(DESCRIPTION OF THE TASK):
Output the listing below exactly, minus its images.

(INFORMATION SUPPLIED)

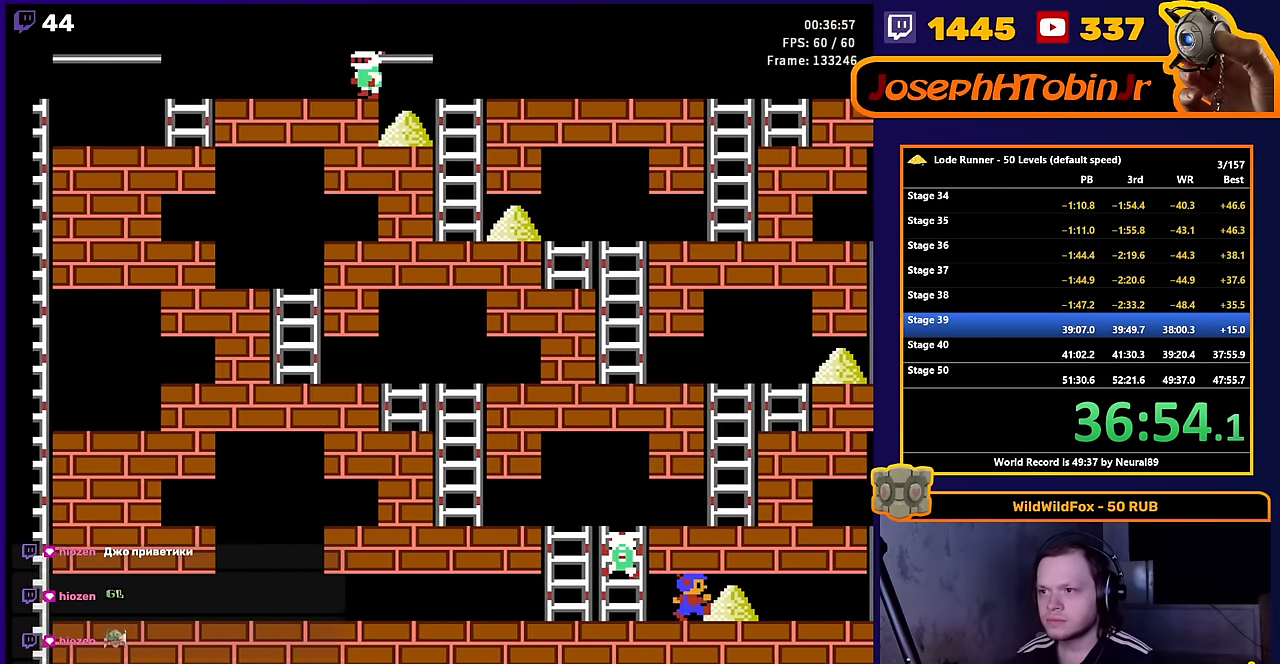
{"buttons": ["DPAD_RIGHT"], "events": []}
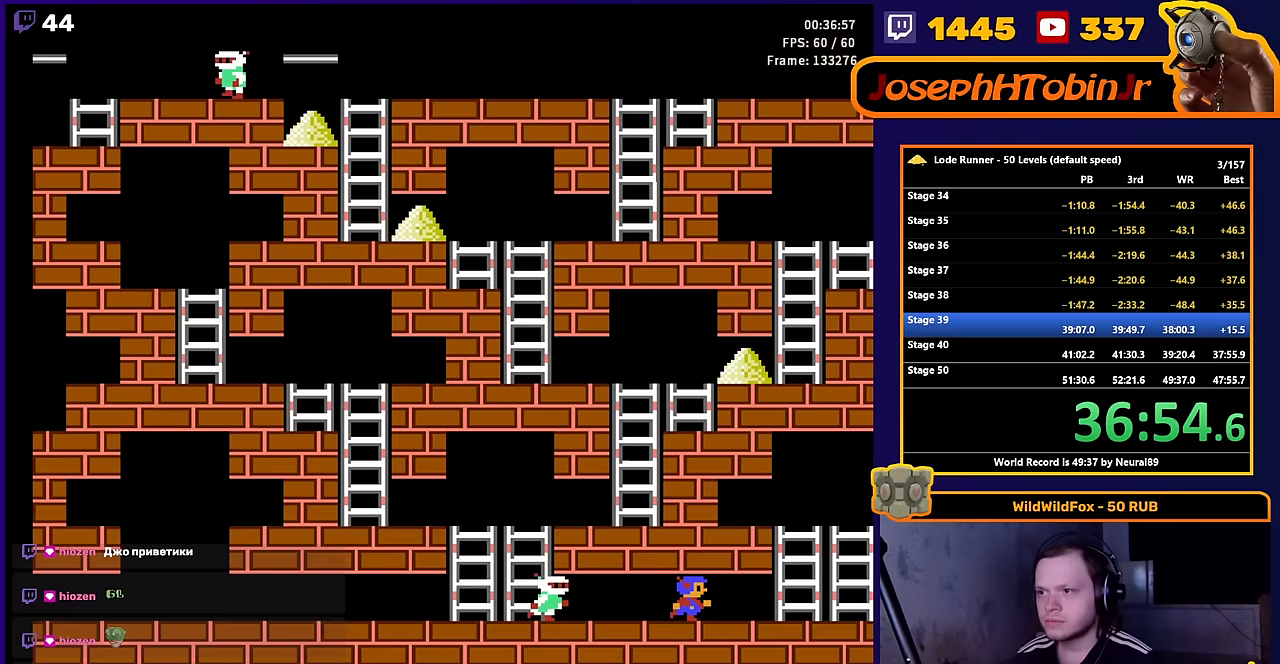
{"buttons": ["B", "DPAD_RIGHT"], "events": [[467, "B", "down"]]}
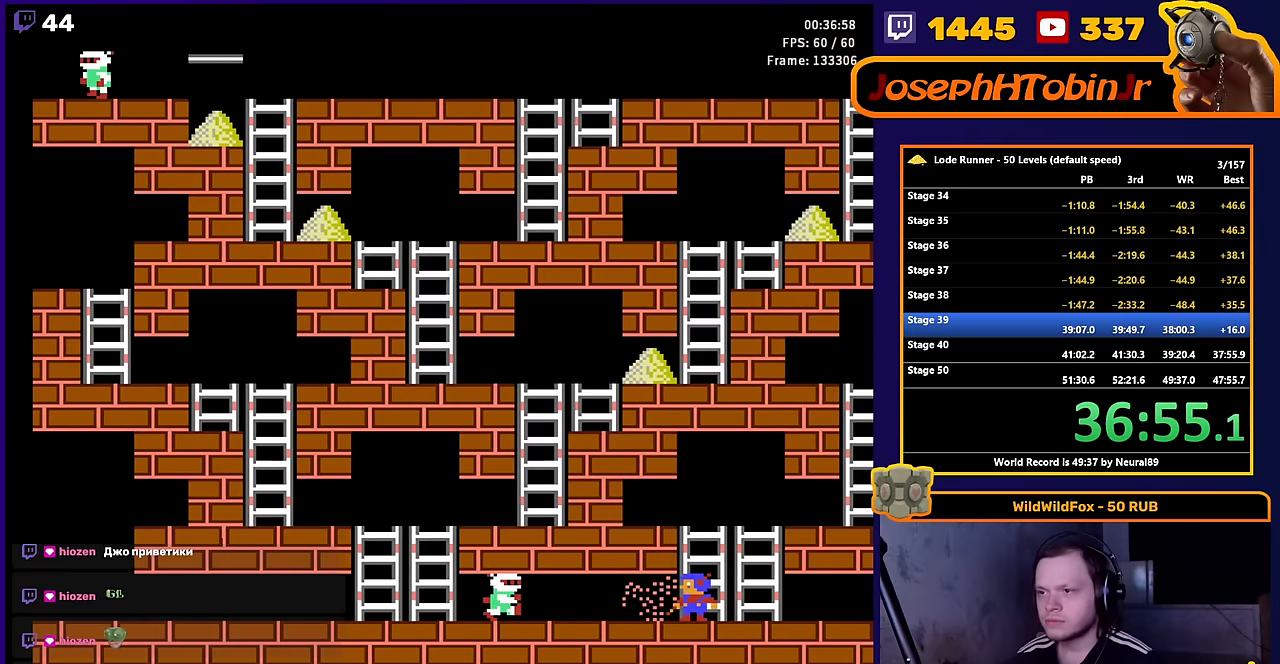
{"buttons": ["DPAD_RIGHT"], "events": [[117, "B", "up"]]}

(End INFORMATION SUPPLIED)

(WRITTEN RESPONSE):
{"buttons": ["DPAD_RIGHT"], "events": []}
{"buttons": ["B", "DPAD_RIGHT"], "events": [[467, "B", "down"]]}
{"buttons": ["DPAD_RIGHT"], "events": [[117, "B", "up"]]}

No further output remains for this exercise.